WHAT YOU WILL DO →
Arrange every line of text in the listing below as a numbered list, omitting blank lines and the pictures.

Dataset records
*** Begin section ***

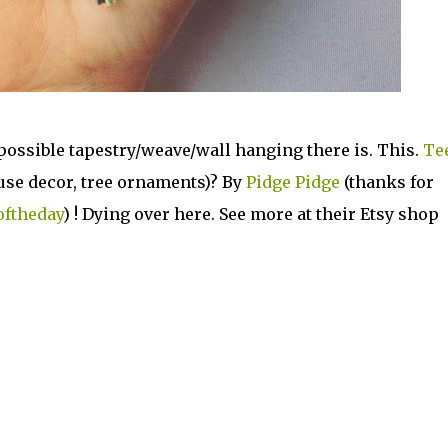
possible tapestry/weave/wall hanging there is. This.
Te
ouse decor, tree ornaments)? By
Pidge Pidge
(thanks for
oftheday
) ! Dying over here. See more at their Etsy shop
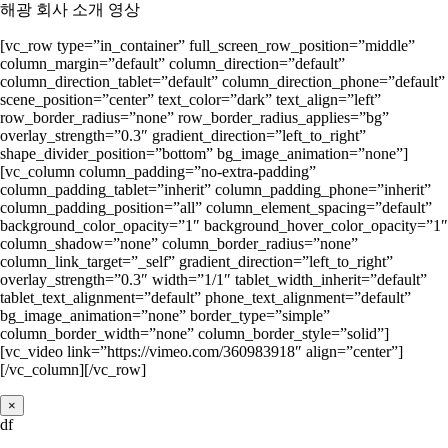
해광 회사 소개 영상
[vc_row type=”in_container” full_screen_row_position=”middle”
column_margin=”default” column_direction=”default”
column_direction_tablet=”default” column_direction_phone=”default”
scene_position=”center” text_color=”dark” text_align=”left”
row_border_radius=”none” row_border_radius_applies=”bg”
overlay_strength=”0.3″ gradient_direction=”left_to_right”
shape_divider_position=”bottom” bg_image_animation=”none”]
[vc_column column_padding=”no-extra-padding”
column_padding_tablet=”inherit” column_padding_phone=”inherit”
column_padding_position=”all” column_element_spacing=”default”
background_color_opacity=”1″ background_hover_color_opacity=”1″
column_shadow=”none” column_border_radius=”none”
column_link_target=”_self” gradient_direction=”left_to_right”
overlay_strength=”0.3″ width=”1/1″ tablet_width_inherit=”default”
tablet_text_alignment=”default” phone_text_alignment=”default”
bg_image_animation=”none” border_type=”simple”
column_border_width=”none” column_border_style=”solid”]
[vc_video link=”https://vimeo.com/360983918″ align=”center”]
[/vc_column][/vc_row]
×
df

*** End section ***

WRITTEN ANSWER →
1. possible tapestry/weave/wall hanging there is. This.
2. Te
3. ouse decor, tree ornaments)? By
4. Pidge Pidge
5. (thanks for
6. oftheday
7. ) ! Dying over here. See more at their Etsy shop
8. 해광 회사 소개 영상
9. [vc_row type=”in_container” full_screen_row_position=”middle”
10. column_margin=”default” column_direction=”default”
11. column_direction_tablet=”default” column_direction_phone=”default”
12. scene_position=”center” text_color=”dark” text_align=”left”
13. row_border_radius=”none” row_border_radius_applies=”bg”
14. overlay_strength=”0.3″ gradient_direction=”left_to_right”
15. shape_divider_position=”bottom” bg_image_animation=”none”]
16. [vc_column column_padding=”no-extra-padding”
17. column_padding_tablet=”inherit” column_padding_phone=”inherit”
18. column_padding_position=”all” column_element_spacing=”default”
19. background_color_opacity=”1″ background_hover_color_opacity=”1″
20. column_shadow=”none” column_border_radius=”none”
21. column_link_target=”_self” gradient_direction=”left_to_right”
22. overlay_strength=”0.3″ width=”1/1″ tablet_width_inherit=”default”
23. tablet_text_alignment=”default” phone_text_alignment=”default”
24. bg_image_animation=”none” border_type=”simple”
25. column_border_width=”none” column_border_style=”solid”]
26. [vc_video link=”https://vimeo.com/360983918″ align=”center”]
27. [/vc_column][/vc_row]
28. ×
29. df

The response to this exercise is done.